Thermal strain is a leading cause of discomfort in clothing. Different materials provide different thermal comfort characteristics for a wearer of the materials in a particular environment. Further, changes in material properties result in discernible differences to the wearer. Typically, an actual product use test is required to determine whether a particular change to one of the material properties results in a meaningful difference to the wearer.
Some existing systems attempt to model human thermal comfort. These existing models, however, are limited to a single garment on a human subject or fail to account for various factors such as environmental conditions (e.g., work conditions), garment use scenarios, or physiological data for the specific human subject evaluating the garment. Methods exist that attempt to describe the thermal strain of a human, clothing, environment system. This type of model places emphasis on describing the physiological changes to the subject and characterizes clothing ensembles and fabric layers as a single barrier to heat and moisture movement. This ignores the significance of fabric and air layers as places where heat and moisture may be stored or produced. Other models focus on characterizing heat and moisture movement in fabric layer systems but simplify or ignore the interaction with the subject.

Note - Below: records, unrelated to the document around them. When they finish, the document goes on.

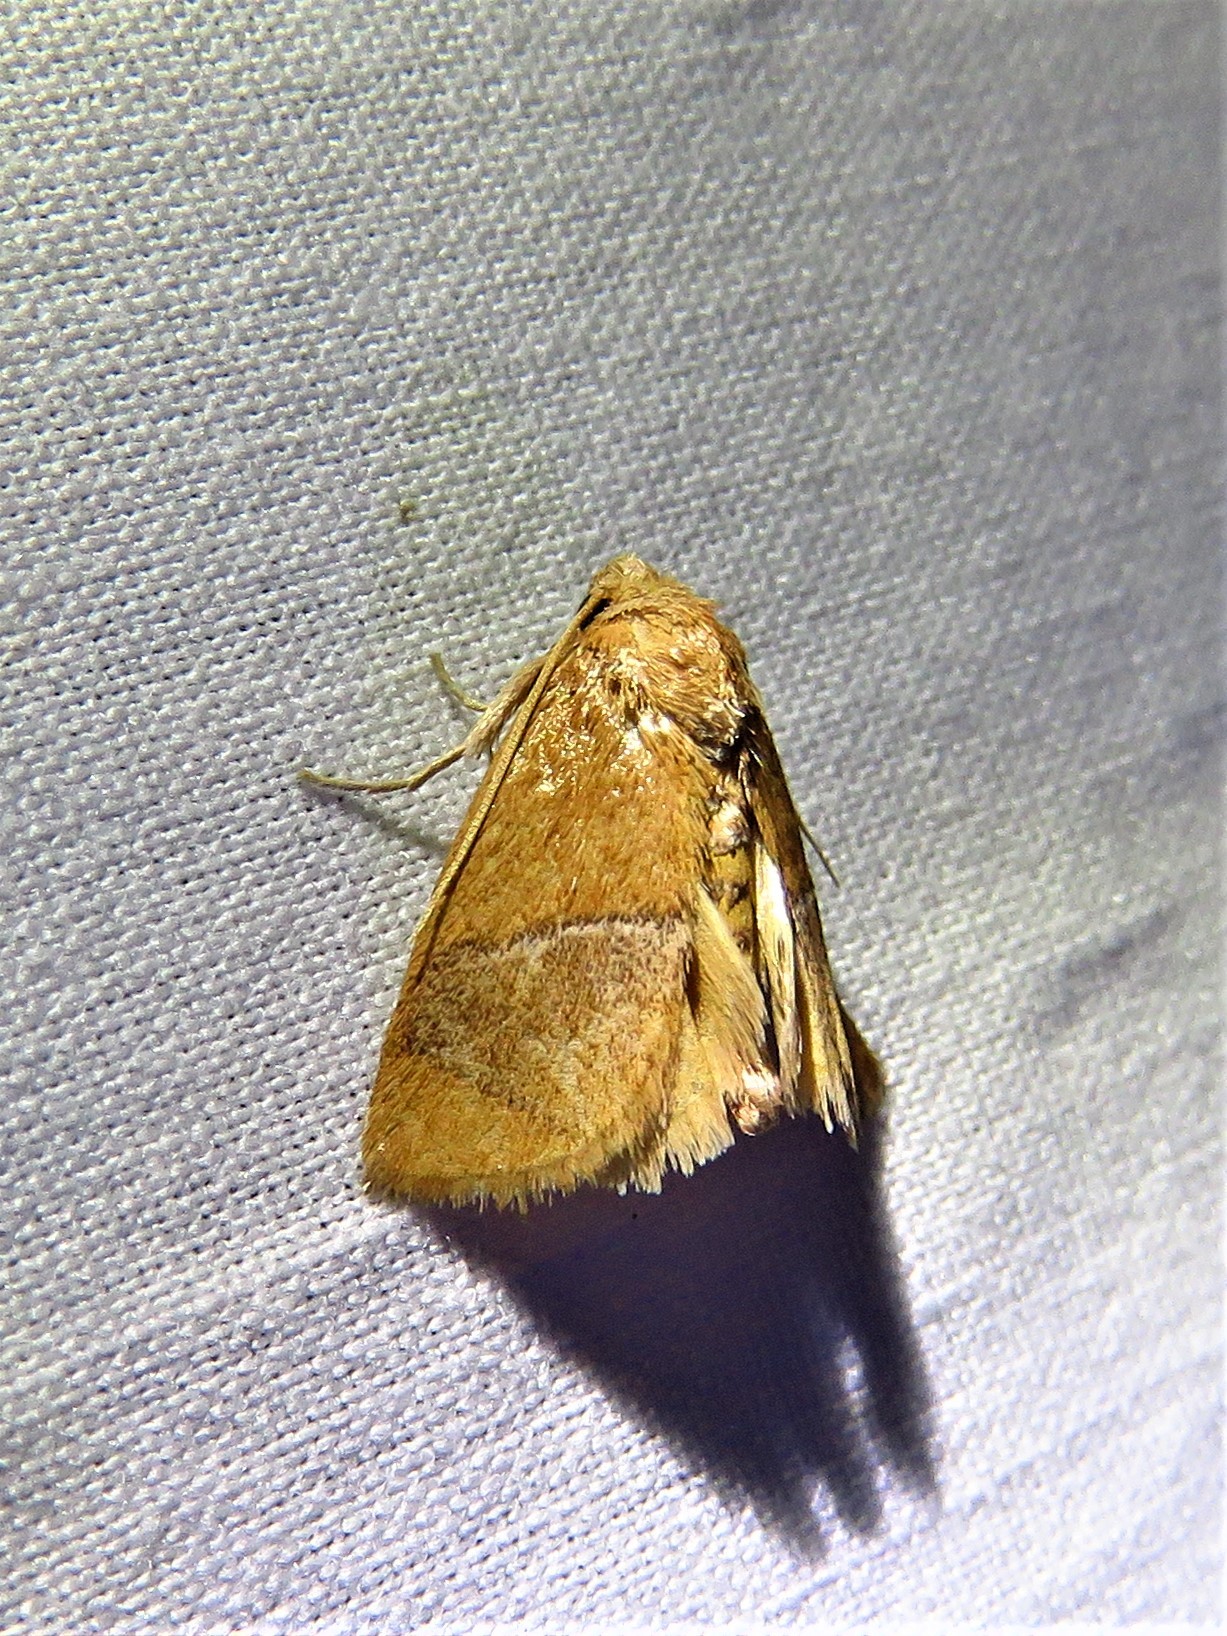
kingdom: Animalia
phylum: Arthropoda
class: Insecta
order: Lepidoptera
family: Limacodidae
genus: Apoda
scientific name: Apoda latomia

Existing software packages incorporate subject physical properties, their activity level, environmental conditions and clothing characteristics. While these types of models provide insight into thermal stress and thermal comfort for particular clothing ensembles, these existing models do not provide for the calculation of the moisture and thermal insulation properties of these ensembles nor do they account for the dynamics of the fabric properties such as heat of sorption. Additionally they ignore the thermal and moisture capacity of the fabric and air layers and are generally designed only for determining long-term, steady state conditions. Further, the existing models fail to consider the dynamics of the clothing ensemble during usage conditions that are relatively short in duration.